Около трех лет прожил Пушкин в Кишиневе такою жизнью, отлучаясь очень часто то в Киев и Каменку, то в Одессу и степи: 28 мая 1823 года Инзов сдал должность новороссийского генерал-губернатора новому начальнику, М.С. Воронцову. Тогда же было соединено в одной власти и управление Бессарабией; административным центром сделалась Одесса, куда переехал и Пушкин, зачисленный в канцелярию генерал-губернатора. Сначала Пушкин был очень рад этому переводу. Его манила жизнь в Одессе, шумном приморском городе с итальянской оперой, богатым и образованным купечеством, русскими и иностранными путешественниками, наконец, с молодыми способными чиновниками, прибывшими в край по выбору Воронцова. Все это сулило Пушкину много новых развлечений, занятий и связей, каких Кишинев, потерявший значение административного центра, не мог уже дать. Но молодому поэту вскоре пришлось горько разочароваться. Оказалось, что здесь не могло быть и помина о той свободе, простоте и фамильярности отношений к службе, какие существовали в Кишиневе. Новый начальник с блестящей свитой чиновников и адъютантов сразу поставил себя центром управляемой страны.

Дом в Одессе, где жил Пушкин в 1823 году

Только что приобретенный край впервые увидал власть со всеми атрибутами блеска, могущества и стойкости. От подчиненных прежде всего теперь требовались бюрократическая “порядочность” в образе мыслей, наружное приличие в формах жизни и преданность к службе, олицетворяемой главой управления.

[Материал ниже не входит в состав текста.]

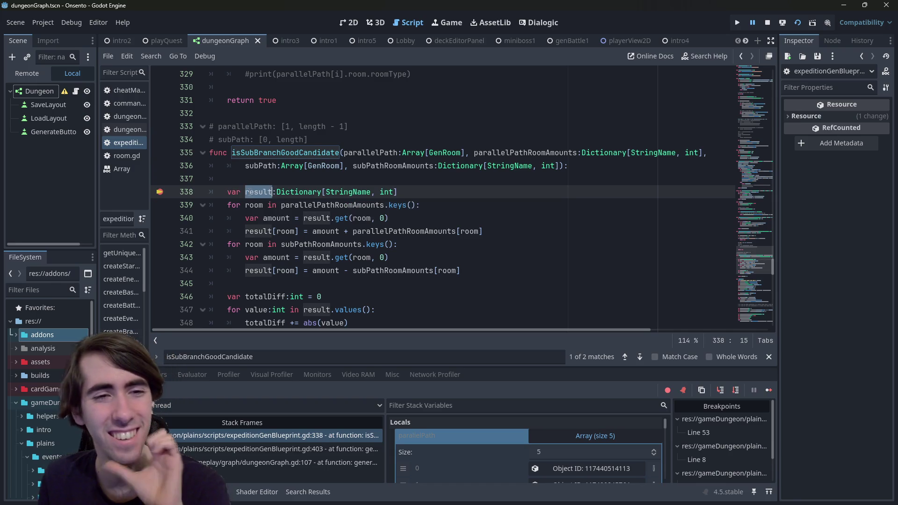
{"action": "scroll", "coordinate": [492, 262], "scroll_direction": "down", "scroll_amount": 1}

Пушкин, очевидно, не мог удовлетворить всем этим новым требованиям и в то же время видел, что тысячи глаз следят за его словами и поступками из одного побуждения – наблюдать явление, не подходящее к общему строю; он терялся в этом мире приличий, вежливого, дружелюбного коварства и холодного презрения ко всем его вспышкам, хотя бы и подсказанным благородным движением сердца. Он пытался сначала приноровиться к новой сфере: обстригся, почистился, приоделся; но этого было мало. По существу он оставался все тем же страстным, увлекающимся и необузданным, а не ревностным и подтянутым бюрократом, каким его хотели видеть. Известно враждебное отношение Пушкина к командировке, организованной для него Воронцовым, – исследовать саранчу в южных степях Новороссии. Командировка придумана была Воронцовым с целью дать Пушкину случай отличиться по службе, а Пушкин принял поручение это за желание насмеяться над ним, и всем известен тот шуточный рапорт в стихах о саранче, который был представлен Пушкиным вместо деловой бумаги.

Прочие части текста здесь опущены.